"""

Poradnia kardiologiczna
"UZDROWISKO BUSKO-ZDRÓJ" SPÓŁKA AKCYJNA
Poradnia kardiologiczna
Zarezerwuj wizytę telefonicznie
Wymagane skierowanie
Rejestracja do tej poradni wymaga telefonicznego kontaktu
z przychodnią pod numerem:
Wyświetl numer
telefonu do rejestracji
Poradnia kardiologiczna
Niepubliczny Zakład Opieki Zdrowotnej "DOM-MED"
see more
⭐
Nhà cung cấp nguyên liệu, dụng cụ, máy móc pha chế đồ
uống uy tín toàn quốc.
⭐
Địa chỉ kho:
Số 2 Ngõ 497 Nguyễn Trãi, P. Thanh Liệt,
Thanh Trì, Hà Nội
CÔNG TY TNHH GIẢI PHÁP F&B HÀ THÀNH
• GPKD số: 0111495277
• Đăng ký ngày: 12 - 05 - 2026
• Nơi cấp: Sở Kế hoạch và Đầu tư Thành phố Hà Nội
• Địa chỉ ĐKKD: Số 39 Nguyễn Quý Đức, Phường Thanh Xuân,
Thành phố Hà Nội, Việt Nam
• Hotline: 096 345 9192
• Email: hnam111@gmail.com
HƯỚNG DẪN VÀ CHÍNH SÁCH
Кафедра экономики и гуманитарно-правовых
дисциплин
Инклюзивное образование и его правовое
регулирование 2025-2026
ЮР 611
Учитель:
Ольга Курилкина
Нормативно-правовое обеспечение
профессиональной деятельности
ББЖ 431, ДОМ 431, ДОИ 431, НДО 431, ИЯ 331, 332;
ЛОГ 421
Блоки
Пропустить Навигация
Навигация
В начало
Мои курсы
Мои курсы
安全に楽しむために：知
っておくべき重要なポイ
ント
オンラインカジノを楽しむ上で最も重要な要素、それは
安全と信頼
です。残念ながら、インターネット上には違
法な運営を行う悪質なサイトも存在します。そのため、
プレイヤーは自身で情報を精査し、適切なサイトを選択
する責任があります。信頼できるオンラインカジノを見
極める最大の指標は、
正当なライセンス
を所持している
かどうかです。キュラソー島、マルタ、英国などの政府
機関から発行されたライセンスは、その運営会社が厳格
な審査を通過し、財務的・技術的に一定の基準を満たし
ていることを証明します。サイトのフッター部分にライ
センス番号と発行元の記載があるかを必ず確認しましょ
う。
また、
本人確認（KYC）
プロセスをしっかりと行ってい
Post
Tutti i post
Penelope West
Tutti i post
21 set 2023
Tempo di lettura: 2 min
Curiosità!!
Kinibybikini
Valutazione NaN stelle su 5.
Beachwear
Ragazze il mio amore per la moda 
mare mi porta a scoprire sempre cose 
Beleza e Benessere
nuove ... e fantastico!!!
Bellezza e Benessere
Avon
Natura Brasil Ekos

"""

**Goal of the exercise**
Without altering a single word, reproduce the entries above.

**Response area**
Poradnia kardiologiczna
"UZDROWISKO BUSKO-ZDRÓJ" SPÓŁKA AKCYJNA
Poradnia kardiologiczna
Zarezerwuj wizytę telefonicznie
Wymagane skierowanie
Rejestracja do tej poradni wymaga telefonicznego kontaktu
z przychodnią pod numerem:
Wyświetl numer
telefonu do rejestracji
Poradnia kardiologiczna
Niepubliczny Zakład Opieki Zdrowotnej "DOM-MED"
see more
⭐
Nhà cung cấp nguyên liệu, dụng cụ, máy móc pha chế đồ
uống uy tín toàn quốc.
⭐
Địa chỉ kho:
Số 2 Ngõ 497 Nguyễn Trãi, P. Thanh Liệt,
Thanh Trì, Hà Nội
CÔNG TY TNHH GIẢI PHÁP F&B HÀ THÀNH
• GPKD số: 0111495277
• Đăng ký ngày: 12 - 05 - 2026
• Nơi cấp: Sở Kế hoạch và Đầu tư Thành phố Hà Nội
• Địa chỉ ĐKKD: Số 39 Nguyễn Quý Đức, Phường Thanh Xuân,
Thành phố Hà Nội, Việt Nam
• Hotline: 096 345 9192
• Email: hnam111@gmail.com
HƯỚNG DẪN VÀ CHÍNH SÁCH
Кафедра экономики и гуманитарно-правовых
дисциплин
Инклюзивное образование и его правовое
регулирование 2025-2026
ЮР 611
Учитель:
Ольга Курилкина
Нормативно-правовое обеспечение
профессиональной деятельности
ББЖ 431, ДОМ 431, ДОИ 431, НДО 431, ИЯ 331, 332;
ЛОГ 421
Блоки
Пропустить Навигация
Навигация
В начало
Мои курсы
Мои курсы
安全に楽しむために：知
っておくべき重要なポイ
ント
オンラインカジノを楽しむ上で最も重要な要素、それは
安全と信頼
です。残念ながら、インターネット上には違
法な運営を行う悪質なサイトも存在します。そのため、
プレイヤーは自身で情報を精査し、適切なサイトを選択
する責任があります。信頼できるオンラインカジノを見
極める最大の指標は、
正当なライセンス
を所持している
かどうかです。キュラソー島、マルタ、英国などの政府
機関から発行されたライセンスは、その運営会社が厳格
な審査を通過し、財務的・技術的に一定の基準を満たし
ていることを証明します。サイトのフッター部分にライ
センス番号と発行元の記載があるかを必ず確認しましょ
う。
また、
本人確認（KYC）
プロセスをしっかりと行ってい
Post
Tutti i post
Penelope West
Tutti i post
21 set 2023
Tempo di lettura: 2 min
Curiosità!!
Kinibybikini
Valutazione NaN stelle su 5.
Beachwear
Ragazze il mio amore per la moda 
mare mi porta a scoprire sempre cose 
Beleza e Benessere
nuove ... e fantastico!!!
Bellezza e Benessere
Avon
Natura Brasil Ekos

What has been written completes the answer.